My Long Hair Isn’t a Vanity Project. It’s My Last Connection to Life Outside
It’s 7 a.m. at Mabel Bassett Correctional Center and the guards are about to open the doors for people with prison jobs or academic programs. Women crowd around four metal tables at the front of the pod, some sitting, others standing, all loaded down with transparent bags full of books and snacks.
The past four years of my incarceration in this Oklahoma prison have conditioned me for this. I wake up at 5:30 a.m., drink a cup of Maxwell House instant coffee, stand in front of the mirror for 10 minutes to wash my face, pick out which shade of orange T-shirt to wear, and am ready by 6:30 a.m. After double-checking that my lockers are locked and my bunk is able to pass inspection — blankets neat and tidy with no excess items on my desk — I check my wrist one last time. Not for my watch, but to make sure I have a hair tie.
Before prison, I wore my long brunette hair down, styling it with a couple of waves I added with a straightener. Wild-but-put-together-chic, I liked to think. “I like how you do your hair,” a co-worker once told me as we served tables at Buffalo Wild Wings. “That’s your look.” They were right. It felt like me.
But the truth is my hair wasn’t all that important to me then. It wasn’t until I got to prison that it suddenly meant something. When you’re stripped of everything, you’ll find anything to hold on to.
In this foreign landscape of state-issued orange, my long hair feels like all I have left of my identity from before I was given a number and labeled “inmate.” Before I was exposed to the unnatural way women here are herded through fences toward the dining hall like cattle. Before standing naked in front of a stranger became the standard operating procedure of weekly visitations, not the stuff of nightmares.
Most people here don’t know how long my hair is. I always pull it up, particularly in the summer. Oklahoma summers are thick with humidity and the days regularly reach 100 degrees. As a runner and workout enthusiast, I am either outside or in the gym, where there’s no air conditioner. Once, after returning from a morning run, my hair soaked in ringlets of sweat around my face, someone ribbed me by asking if it was still raining outside.

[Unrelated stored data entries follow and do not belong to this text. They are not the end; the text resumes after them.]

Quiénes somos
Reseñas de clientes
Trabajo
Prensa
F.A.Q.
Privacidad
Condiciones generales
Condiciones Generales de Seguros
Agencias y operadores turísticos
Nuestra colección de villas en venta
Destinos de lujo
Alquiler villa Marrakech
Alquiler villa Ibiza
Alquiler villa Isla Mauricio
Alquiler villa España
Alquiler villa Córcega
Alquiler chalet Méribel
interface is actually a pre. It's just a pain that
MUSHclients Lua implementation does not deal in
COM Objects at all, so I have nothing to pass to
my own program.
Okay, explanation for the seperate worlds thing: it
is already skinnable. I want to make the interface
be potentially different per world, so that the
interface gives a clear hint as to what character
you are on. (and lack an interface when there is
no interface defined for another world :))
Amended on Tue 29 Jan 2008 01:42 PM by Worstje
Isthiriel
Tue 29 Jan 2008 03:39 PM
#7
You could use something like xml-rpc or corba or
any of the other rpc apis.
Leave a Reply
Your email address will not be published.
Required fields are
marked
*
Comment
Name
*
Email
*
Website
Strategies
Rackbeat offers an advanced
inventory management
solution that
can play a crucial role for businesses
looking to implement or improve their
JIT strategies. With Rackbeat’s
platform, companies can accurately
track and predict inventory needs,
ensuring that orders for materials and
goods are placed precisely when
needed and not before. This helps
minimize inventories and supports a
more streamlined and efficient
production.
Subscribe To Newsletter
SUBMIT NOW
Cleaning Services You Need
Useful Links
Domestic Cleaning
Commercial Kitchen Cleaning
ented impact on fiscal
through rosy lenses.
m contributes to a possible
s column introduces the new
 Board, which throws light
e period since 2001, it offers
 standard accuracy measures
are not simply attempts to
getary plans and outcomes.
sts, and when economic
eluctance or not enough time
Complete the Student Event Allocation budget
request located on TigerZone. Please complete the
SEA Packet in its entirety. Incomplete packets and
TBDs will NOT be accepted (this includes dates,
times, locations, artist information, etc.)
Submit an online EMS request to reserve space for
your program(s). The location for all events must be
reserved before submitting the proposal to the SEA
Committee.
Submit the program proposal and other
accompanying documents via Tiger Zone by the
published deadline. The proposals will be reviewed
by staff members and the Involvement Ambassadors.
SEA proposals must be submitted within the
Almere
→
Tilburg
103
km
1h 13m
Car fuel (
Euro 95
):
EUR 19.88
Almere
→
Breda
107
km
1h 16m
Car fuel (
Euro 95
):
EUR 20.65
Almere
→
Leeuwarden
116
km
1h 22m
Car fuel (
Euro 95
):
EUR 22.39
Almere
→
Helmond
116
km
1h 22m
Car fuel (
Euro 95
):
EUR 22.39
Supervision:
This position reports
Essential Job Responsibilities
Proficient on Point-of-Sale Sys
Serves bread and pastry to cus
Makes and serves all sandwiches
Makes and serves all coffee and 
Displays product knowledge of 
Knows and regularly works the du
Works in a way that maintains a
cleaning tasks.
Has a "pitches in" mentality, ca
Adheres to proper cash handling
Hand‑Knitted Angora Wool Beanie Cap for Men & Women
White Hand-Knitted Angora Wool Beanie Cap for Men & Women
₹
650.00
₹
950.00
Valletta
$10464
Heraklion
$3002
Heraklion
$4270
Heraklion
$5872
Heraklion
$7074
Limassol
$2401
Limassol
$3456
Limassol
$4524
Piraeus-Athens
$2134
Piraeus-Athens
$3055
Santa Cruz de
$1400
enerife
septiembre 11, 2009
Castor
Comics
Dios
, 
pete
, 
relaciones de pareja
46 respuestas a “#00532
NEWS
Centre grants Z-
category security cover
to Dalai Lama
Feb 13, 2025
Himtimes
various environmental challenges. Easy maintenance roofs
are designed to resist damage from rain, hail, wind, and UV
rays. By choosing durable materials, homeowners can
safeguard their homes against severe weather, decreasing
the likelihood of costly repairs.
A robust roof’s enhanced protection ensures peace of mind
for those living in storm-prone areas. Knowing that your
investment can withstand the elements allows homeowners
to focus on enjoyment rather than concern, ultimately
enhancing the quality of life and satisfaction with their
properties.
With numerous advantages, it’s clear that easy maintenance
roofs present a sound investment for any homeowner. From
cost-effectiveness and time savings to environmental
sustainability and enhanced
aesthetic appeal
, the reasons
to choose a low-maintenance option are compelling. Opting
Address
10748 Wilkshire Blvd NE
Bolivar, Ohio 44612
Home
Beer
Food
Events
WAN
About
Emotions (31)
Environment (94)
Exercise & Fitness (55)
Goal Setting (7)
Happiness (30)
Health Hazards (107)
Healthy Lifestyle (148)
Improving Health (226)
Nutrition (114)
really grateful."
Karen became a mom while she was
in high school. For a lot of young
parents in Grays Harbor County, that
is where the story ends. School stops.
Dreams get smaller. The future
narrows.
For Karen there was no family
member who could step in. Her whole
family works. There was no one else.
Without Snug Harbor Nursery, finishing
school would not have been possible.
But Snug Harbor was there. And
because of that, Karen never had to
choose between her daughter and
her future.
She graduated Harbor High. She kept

Though it’s rarely down, I still constantly fuss with my hair — readjusting, pulling it back, buying more hair ties to keep it from intruding on my daily activities. Prison has forced me to reduce my once wild-but-put-together-chic look to a messy bun or loose braid. It’s definitely a nuisance, but when someone suggests cutting my hair shorter as a solution, I am instantly offended. My hair isn’t a vanity project. It’s my last connection to the life I used to have.
In here, I no longer feel the wind blowing through my hair the way it did when I rode my bike along the Arkansas River in Tulsa. But if I run fast enough around the prison’s quarter-mile trail, the swishing of my ponytail triggers a faint recollection of that cherished routine. For 5 miles, I escape the drab, redundant scenery of the prison yard and quiet the constant chatter of 1,200 women.
I start to imagine Tulsa’s distant skyscrapers. I see strangers stopping at a QuikTrip to fill up tanks and grab cold drinks between destinations. I begin to make out the smell of gas and hot concrete, and to hear the sounds of traffic and the songs of the wind that formed the soundscape of my rides along the peaceful river trail.
About a year into my incarceration, one of the few women who managed to keep a straightener hidden after they were banned from the facility let me borrow it. It didn't take long — a few minutes to heat up the straightener, a few more to add a couple of waves. Then I looked in the mirror.
My hair fell well below my shoulders. In that moment I came back to me: the girl who listened to Grimes and took her beagle mix, Lola, to the grocery store. The girl who wore Rag & Bone jeans and ordered Starbucks. The girl people knew as Lindsey Smith and not 873962.
Lindsey Smith is an editor of The Mabel Bassett Balance, a prisoner-run newspaper at Mabel Bassett Correctional Center in McLoud, Oklahoma, where she is serving a sentence for manslaughter.